SELECTED EXCERPT -

Segment Open

Past rulers had been content to rely on the fealty of retainers and soldiers whose personal loyalty was ensured through their receipt of favors, positions, and booty. But Abdur Rahman's own experience indicated the fickleness of such loyalty, and he sought to break with this tradition in his plan to create a more rationalized army and impersonal government bureaucracy. This ambition to alter the way in which people viewed their personal circumstances is seen in the proclamation in which he informs those who serve him to evaluate their worldly fortunes not—as in the case of Sultan Muhammad—by “what people say,” but by the objective measure of their “progress in rank.” The status of the individual should not be judged in relation to the position (or wealth or success) of a rival individual, but rather by the rank which the individual has achieved. Accordingly, if one wants to best a rival, the proper strategy is not to attack him directly but rather to be a better soldier than he and thereby gain advancement above him in the ranks.

The fact that a soldier (or other employee of the state) focuses his ambition on promotion reflects his obedience to the king and his gratitude for the position he enjoys in the world. Contrarily, disobedience to those above one in rank and an unwillingness to fully accept one's position in the hierarchy reflect the fundamental ingratitude of an individual. Frequently in Afghan history, disobedience to the king has been justified as obedience to God, but Abdur Rahman speaks out in the proclamation against those who preface their own acts of disobedience to the state by “taking refuge in God.” Recitation of the phrase “I take refuge in God” is a means by which an individual indicates his indifference to state sanctions and his obedience to God as the final arbiter of human actions. Those who “take refuge in God” indicate their readiness to defy the ruler's anger and risk punishment in order to carry out what they take to be a proper and justified action. Abdur Rahman, however, cautions those who might contemplate disobedience to his orders that such disobedience will be harshly judged not only by the state but also by God who has designated the Amir as his sovereign authority in temporal affairs.

Segment Closed

AVAILABLE DATA -
Segment Open

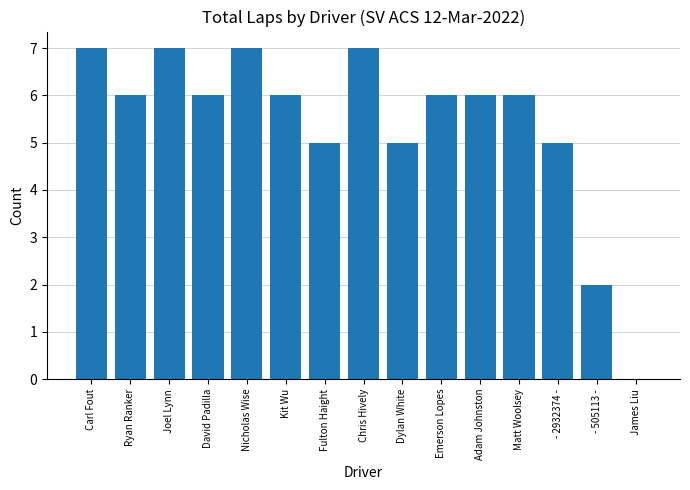

Are the bars grouped side by side (vs. stacked)?

No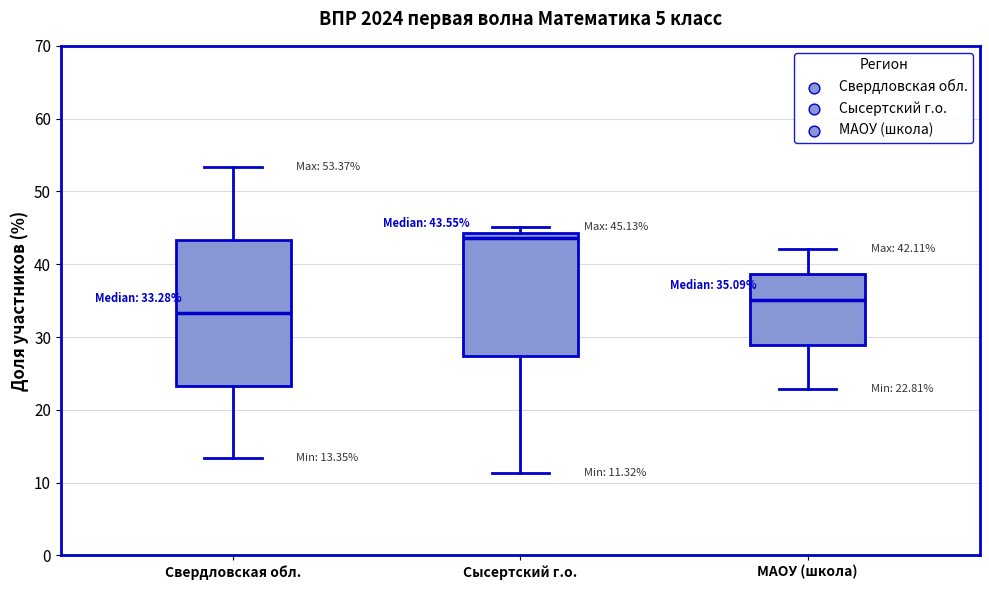

Comparing the boxes themselves (not the whiskers), which one is the tallest?

Свердловская обл.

Segment Closed

ASSIGNMENT 1 - In the passage on Abdur Rahman's proclamation, what objective measure should those who serve him use to evaluate their worldly fortunes?
ASSIGNMENT 2 - How would you render this sentence from the passage on Abdur Rahman's proclamation in Spanish: "Recitation of the phrase “I take refuge in God” is a means by which an individual indicates his indifference to state sanctions and his obedience to God as the final arbiter of human actions."
ASSIGNMENT 3 - Extend the passage on Abdur Rahman's proclamation, picking up after its last sentence.

TASK OUTPUT 1 - Their "progress in rank."

TASK OUTPUT 2 - La recitación de la frase «Me refugio en Dios» es un medio por el cual un individuo indica su indiferencia ante las sanciones del Estado y su obediencia a Dios como árbitro final de las acciones humanas.

TASK OUTPUT 3 -
Disobedience to the state and coveting the position of superiors in the administrative and military hierarchy are both examples of ingratitude, and Abdur Rahman demonstrates the seriousness with which he views these sins by the amount of space that he devotes to cautioning those who might contemplate either path of action. The ultimate sanction, of course, is that God will judge the individual harshly and send him to Hell. Abdur Rahman invokes this penalty in the proclamation, but he pays far more attention to those penalties that he himself is in a position to administer and that he knows have a particular resonance in Afghan culture. Thus, the Amir promises those who are ungrateful that not only will they lose their position and the privileges associated with their positions, but also they will suffer shame and humiliation: “When you lose your position, you will be walking down a street in a state of disgrace (be abru) and dishonor (be ghairat). No one will even mention your name. You will be forgotten. If they mention your name, they will curse you. You will become famous for being foolish and ignorant.”

This, of course, is language we have encountered before. Abdur Rahman's threats are ones that derive ultimately from the tribal lexicon of honor and that presumably would work especially well among the deracinated tribesmen who serve in his army. At any rate, the fact that he feels the need to invoke such threats here indicates that, however much progress he may have made in transforming and modernizing the apparatus of rule, he recognizes both the danger which the ethos of honor still represents to the state and its potential utility if its injunctions can be harnessed to the interests of state rule.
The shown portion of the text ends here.